### Source passage

——

Note this does not disallow the possibility of mathematical systems that do not follow a givens set of axioms, as well as systems to which any particular set of axioms has no relevance.

In Physics we have Principles, rather than axioms, and we deduce effects resulting from these Principles in physical systems which follow or obey them.
Principles may be explicit for example Huygen’s Principle, The Principle of Relativity (to which I will return)

Or they may be implicit as for example the maxim
”Like charges repel, unlike charges attract.”

So to reinvent Newton we shall start from a stated Principle.
But since we do not (yet) have a definition of mass or force, we cannot use them in our statement of principle, if we wish to avoid circularity.
So instead we start from something more general.

By way of introduction, let us look at what N1 tells us.

N1 effectively introduces Frames, and indeed defines an inertial frame as one in which a body “continues in a straight line.”

So what does that give us?

Well a general frame is a coordinate system in which we can plot the path of a body in motion (or at rest).
Such a frame provides variables of space and time as generating the coordinate axes.

Taking one of each of these we can plot a path taking a space coordinate (s) as a function of time (t).

Then we can derive the velocity (v) as the first derivative of our plot

$\frac{{ds}}{{dt}} = v$

And acceleration (a) as the second derivative.

——

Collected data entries
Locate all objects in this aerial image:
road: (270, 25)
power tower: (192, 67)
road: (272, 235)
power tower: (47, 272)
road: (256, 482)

——

### Given exercise
Reproduce, word for word, the portion of the passage on physical principles above that opens with the words containing "Principles may be" and closes with "that give us?".

### Output
Principles may be explicit for example Huygen’s Principle, The Principle of Relativity (to which I will return)

Or they may be implicit as for example the maxim
”Like charges repel, unlike charges attract.”

So to reinvent Newton we shall start from a stated Principle.
But since we do not (yet) have a definition of mass or force, we cannot use them in our statement of principle, if we wish to avoid circularity.
So instead we start from something more general.

By way of introduction, let us look at what N1 tells us.

N1 effectively introduces Frames, and indeed defines an inertial frame as one in which a body “continues in a straight line.”

So what does that give us?